Me parece que de no entender la función constitutiva del tribunal constitucional en la forma como se enfrenta a la sociedad, y simple y sencillamente pensamos que podemos mantener la autonomía del discurso jurídico, estaríamos en una condición en la que no vamos a encajar con todo el conocimiento material y procesamiento social que se está formulando en instancias diversas, y consecuentemente a través de nuestras decisiones podemos afectar lo que metafóricamente he denominado el “mundo real”.
Si, por ejemplo, definimos mal un tema que tiene que ver con el sida, con la competencia económica, con las telecomunicaciones, con las energías o con cualquier otro elemento material o técnico, estaremos hablando de dos mundos completamente diferenciados. El hecho de que, finalmente, ambos mundos terminen unificándose en uno solo a través de la formalización normativa que habrá de realizarse por vía de la correspondiente sentencia, en modo alguno evita la diferenciación entre el mundo formalizado del derecho y los enormes sustantivos que mediante éste pudieran acogerse.

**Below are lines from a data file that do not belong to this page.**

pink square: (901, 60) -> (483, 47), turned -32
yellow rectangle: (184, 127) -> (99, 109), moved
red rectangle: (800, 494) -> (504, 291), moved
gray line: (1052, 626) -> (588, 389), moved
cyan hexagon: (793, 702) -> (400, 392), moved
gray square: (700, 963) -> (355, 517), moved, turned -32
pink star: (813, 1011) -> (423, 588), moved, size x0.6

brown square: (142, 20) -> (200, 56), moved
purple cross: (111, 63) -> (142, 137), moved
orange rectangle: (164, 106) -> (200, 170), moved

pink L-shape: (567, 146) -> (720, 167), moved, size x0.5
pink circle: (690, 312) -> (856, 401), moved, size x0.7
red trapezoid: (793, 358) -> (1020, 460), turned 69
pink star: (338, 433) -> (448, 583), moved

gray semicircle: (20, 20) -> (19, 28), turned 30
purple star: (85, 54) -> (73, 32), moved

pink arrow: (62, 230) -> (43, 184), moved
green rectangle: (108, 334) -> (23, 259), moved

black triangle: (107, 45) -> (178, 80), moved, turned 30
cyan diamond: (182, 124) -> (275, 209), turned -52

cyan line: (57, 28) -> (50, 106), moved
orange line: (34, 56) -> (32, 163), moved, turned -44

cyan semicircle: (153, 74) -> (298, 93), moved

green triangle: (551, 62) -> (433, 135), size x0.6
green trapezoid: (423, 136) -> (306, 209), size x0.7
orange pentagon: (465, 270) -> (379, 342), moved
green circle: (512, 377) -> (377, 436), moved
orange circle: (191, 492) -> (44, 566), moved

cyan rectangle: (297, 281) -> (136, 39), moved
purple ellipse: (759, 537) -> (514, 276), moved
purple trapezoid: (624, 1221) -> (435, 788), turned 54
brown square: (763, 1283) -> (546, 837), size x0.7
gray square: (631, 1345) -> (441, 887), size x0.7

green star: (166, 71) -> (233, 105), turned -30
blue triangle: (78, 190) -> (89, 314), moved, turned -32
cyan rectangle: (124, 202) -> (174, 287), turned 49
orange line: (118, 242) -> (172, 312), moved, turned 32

Si únicamente, y a la Montesquieu, aceptamos ser bocas que pronuncian la palabra de la Constitución, nuestra actuación se habría dado en términos de jerarquía normativa y de un discurso que se supone autosuficiente, pero no estaríamos incidiendo en las condiciones reales que se nos están presentando para su resolución.
Un antiguo y querido jefe me decía hace algunos años: por qué si nosotros tenemos o participamos de un “negocio” en el cual, al menos, 50 por ciento de nuestra “clientela” se va insatisfecha, toda vez que de las dos partes una gana, una pierde y a veces las dos pierden, ¿cómo legitimamos nuestro ejercicio cotidiano?
Hay un análisis -no conozco otros, quizá existan y sean mejores, pero yo conozco uno que hizo el profesor Tyler con la Universidad de Chicago, hace ya algunos años- en el que se trata de resolver la siguiente pregunta: ¿por qué las personas obedecen el derecho? La respuesta que él da tiene que ver con las condiciones en las que se produce la argumentación. Se dice que si en las sentencias se recogen la totalidad de los argumentos, la totalidad de las consideraciones, la totalidad de las cadenas argumentales -como se dice ahora-, que llevan a entender los pormenores del sentido final de la resolución, entonces si alguien pierde la casa o la libertad, o en algunos sistemas, afortunadamente cada vez menos, la vida, tendría que entender el conjunto de razones objetivadas que lo llevan a perder el bien que estuvo en litigio.
En este momento, nosotros tenemos una “división de poderes” sumamente compleja, sumamente diversificada y, en algunas ocasiones, muy sofisticada, como pueden ser las acciones de bancos centrales o de órganos reguladores o, inclusive, órganos que están tratando de resolver una pluralidad política y social a través de diversas corrientes. A mi entender, la única manera de lograr la legitimidad de los tribunales en las condiciones apuntadas, como un valor muy importante de estabilidad del orden jurídico por las funciones que cumplimos, es a través de las formas de argumentación utilizadas.
Dentro de ese modo de hacer necesario, la manera más inteligente de actuar es a través de la incorporación, en la cadena argumental de la resolución, de los elementos materiales necesarios para lograr una correcta incidencia en el ámbito “real” en el cual la sentencia deba recaer. Esta forma de actuación nos lleva a entender que somos órganos que constituyen derecho, pero órganos que también constituyen realidad, y que tenemos que allegarnos de este conjunto de elementos que se están produciendo en la división de poderes -otra vez como expresión genérica, no técnica- para efecto de incorporarlos a la racionalidad jurídica y desde ahí, insisto, producir resoluciones que tengan un alto grado de aceptación en términos de lo que anteriormente mencioné.